Tag: Müller Thurgau

Another Brick In The Wall – Part 2

WineMason is an Irish wine importer run by husband and wife team Ben Mason and Barbara Boyle MW.  They specialise in wines from Germany, Portugal and Austria, but their expanding portfolio now encompasses France, South Africa, Spain and Italy.

Here are four of the Germanic whites (three from Germany, one from Austria) that I really enjoyed at their tasting earlier this year.

German wine regions
German Wine Regions (in French!) Credit: DalGobboM

 

Geil Rheinhessen Pinot Blanc 2016 (12.0%, RRP €17 at Baggot St Wines, Clontarf Wines, Lilac Wines, Martin’s Off Licence, Blackrock Cellar, D-Six, Greenman Wines, Listons, McHughs, Mortons Galway, Mortons Ranelagh, Nectar OTGV, Sweeney’s, WWC)

Pinot-Blanc-Rheinhessen

Rheinhessen, sometimes known as Rhine Hesse in English (or Hesse Rhénane in French as on the map above), is the largest of Germany’s 13 wine regions.  It produces plenty of ordinary wine, but the best sites in the hands of a good producer can produce fantastic wines.  Johannes Geil-Bierschenk is an innovative young producer based in Bechtheim.  In particular he focuses on low yields, early pressing of whites and fermentation with indigenous yeast.

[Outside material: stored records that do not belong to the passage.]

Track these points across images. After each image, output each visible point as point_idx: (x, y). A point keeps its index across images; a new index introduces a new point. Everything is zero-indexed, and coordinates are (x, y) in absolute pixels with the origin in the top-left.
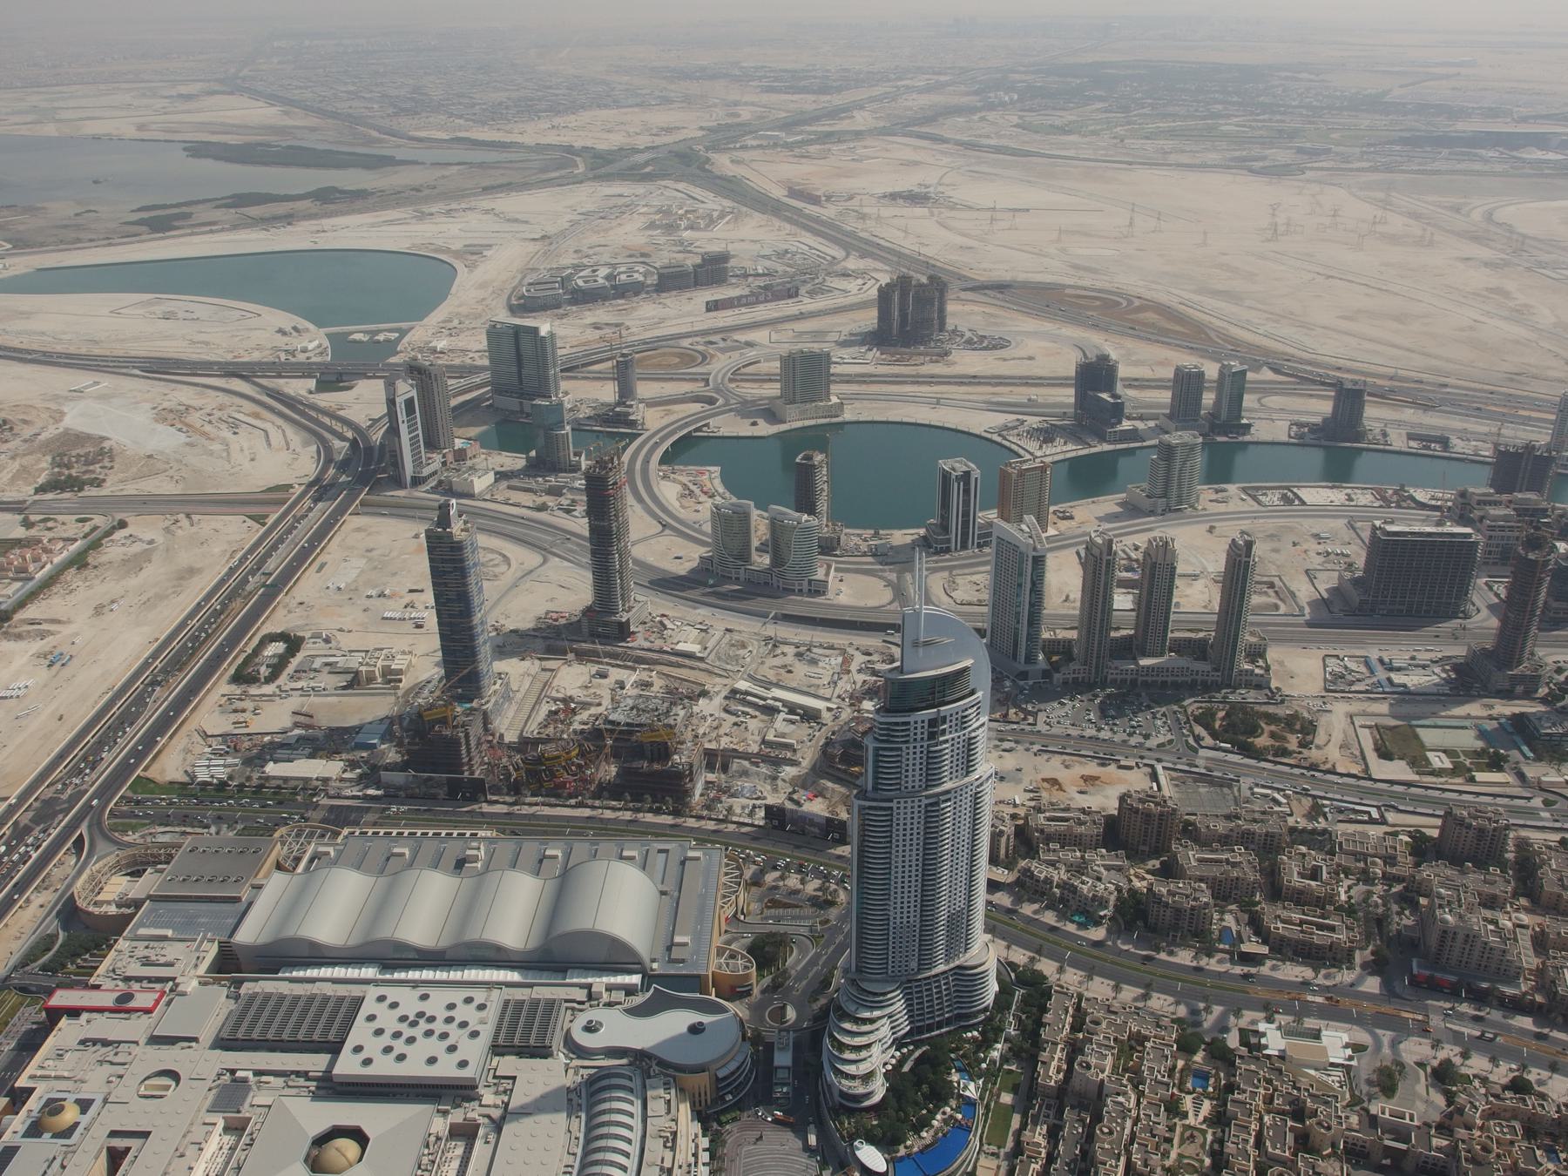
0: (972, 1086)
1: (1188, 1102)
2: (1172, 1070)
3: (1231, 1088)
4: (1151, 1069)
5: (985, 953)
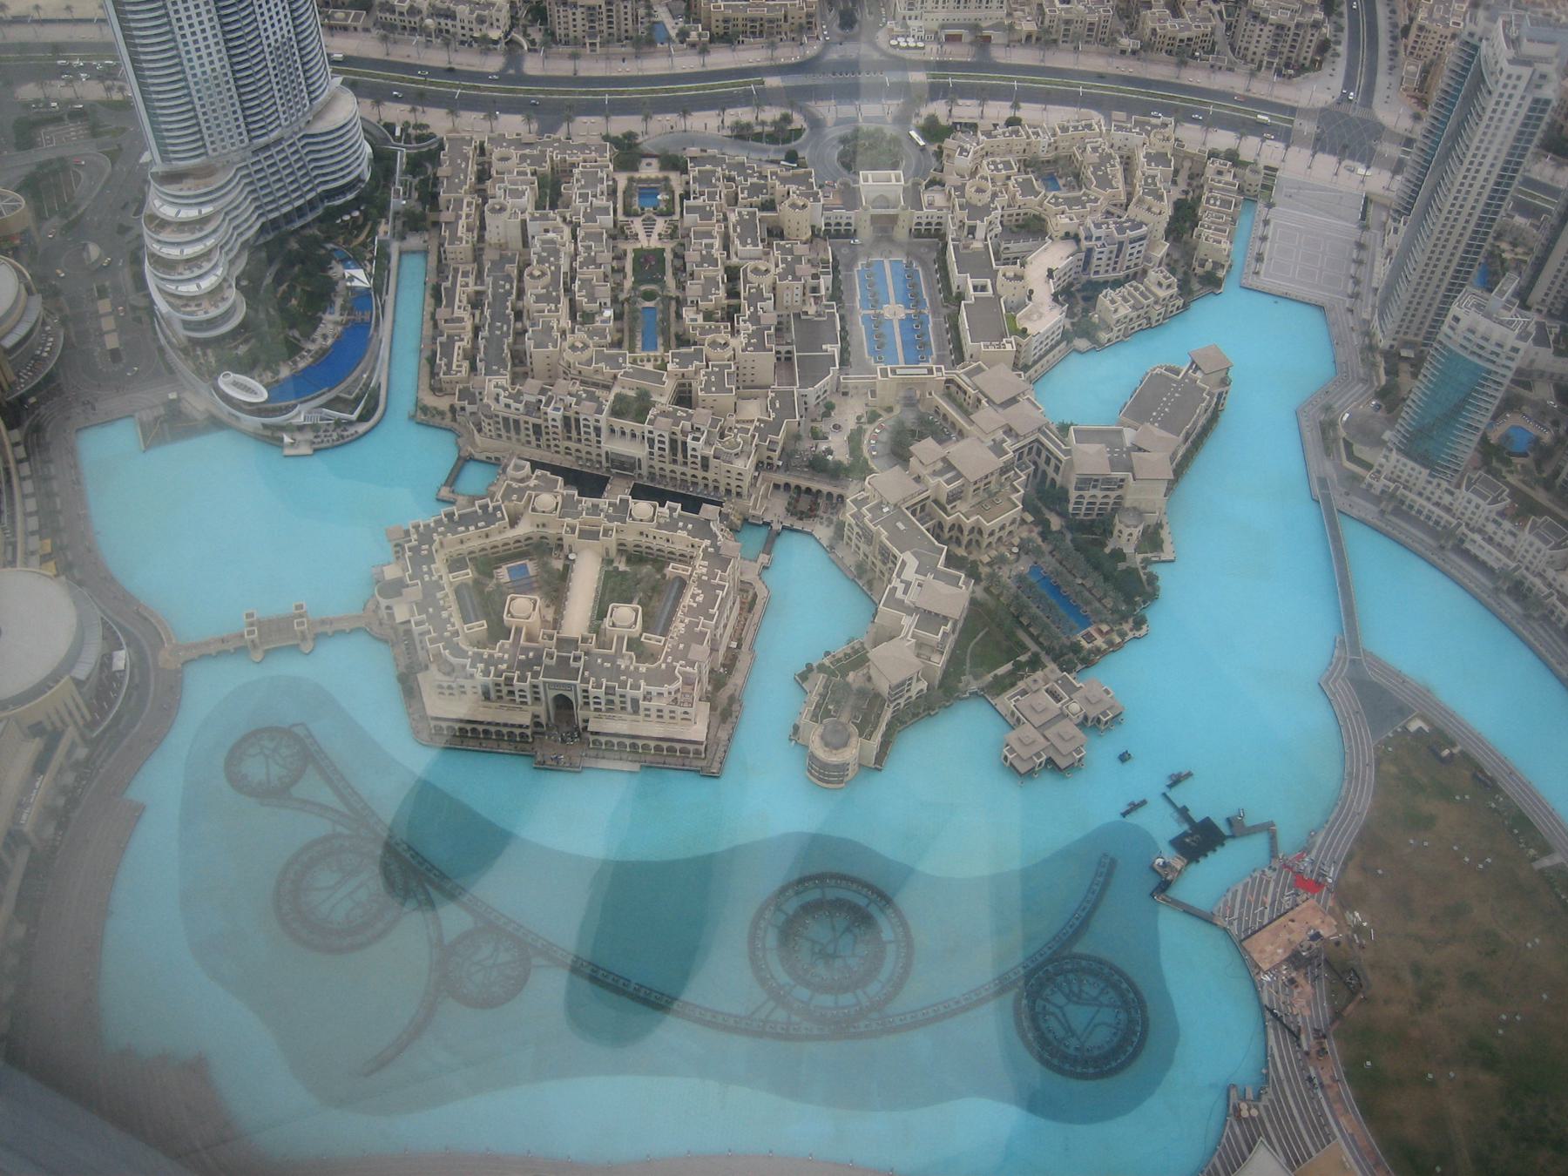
0: (359, 273)
1: (637, 225)
2: (612, 193)
3: (686, 195)
4: (584, 197)
5: (346, 109)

Just as in Alsace, Pinot Blanc (also known as Weissburgunder) is usually under-rated in Germany, but here makes for a very appealing and easy-drinking wine.  It’s dry and fresh with citrus and stone fruit notes.  A long finish seals the deal – and great value at €17

Geil Rheinhessen Riesling 2016 (12.0%, RRP €17 at Baggot St Wines, Clontarf Wines, Lilac Wines, Martin’s Off Licence, Blackrock Cellar, D-Six, Green Man Wines, Listons, McHughs, Mortons Galway, Mortons Ranelagh, Nectar OTGV, Sweeney’s, WWC)

riesling-geil 2

Geil’s most extensive variety is Riesling which is bottled from different terroirs and in different styles.  This is the straight forward dry Riesling which – I must whisper quietly – stands up against many similar examples from my beloved Alsace.  It has zippy lime and tangy lemon notes – very refreshing indeed!

Max Ferd. Richter Zeppelin Riesling 2015 (11.0%, RRP €18 at The Corkscrew, McHughs, Blackrock Cellar, Mitchells, 64 Wines, Nectar, Martin’s Off Licence, Lilac Wines, Green Man Wines, D-Six)

max-ferd-zeppelin

And so to another German Riesling, but this time from the Mosel and quite different in style.  In contrast to the modern Geil labels above and the more traditional ones on the rest of the Max Ferd. Richter range, this has an art deco style label harking back to the time of the Zeppelin airships.  The link is no marketing gimmick as wines from Mulheim (Max Fed. Richter’s home) were actually served on the Zeppelins!

So how does it taste?  Yum yum yum is the answer!  There’s a little bit of residual sugar to balance the acidity and enhance the fruitiness, but it’s by no means a sweet wine.  One of the most drinkable wines I’ve had this year!

Groiss Weinviertel Gemischter Satz 2016 (12.5%, RRP €21 at Green Man Wines, The Corkscrew, 64 Wines)

groiss gemischter satz

This wine is always a crowd-pleaser – but for a good reason: it’s fab!  The 2015 vintage was showing really well when I tasted it at the Ely Big Tasting last year.  It’s no ordinary wine though, despite its charms and moderate price tag – it’s a field blend of (at least) 17 different varieties:

Chardonnay, Müller Thurgau, Welschriesling, Grüner Veltliner, Riesling, Grauburgunder, Pinot Blanc, Frühroter Veltliner, Neuburger, Zierfandler, Rotgipfler, Sämling, Roter Veltliner, Grauer Vöslauer, Hietl Rote, Weiße Vöslauer and Silberweiße.

Winemaker and owner Ingrid Groiss is a firm fan of traditional viticulture and vinification, hence an old-school wine where the different varieties are planted together, harvested at the same time and vinified together.  It’s full of tangy peach and apricot but dry, mineral and fresh.  This is a wonderful wine that you must try.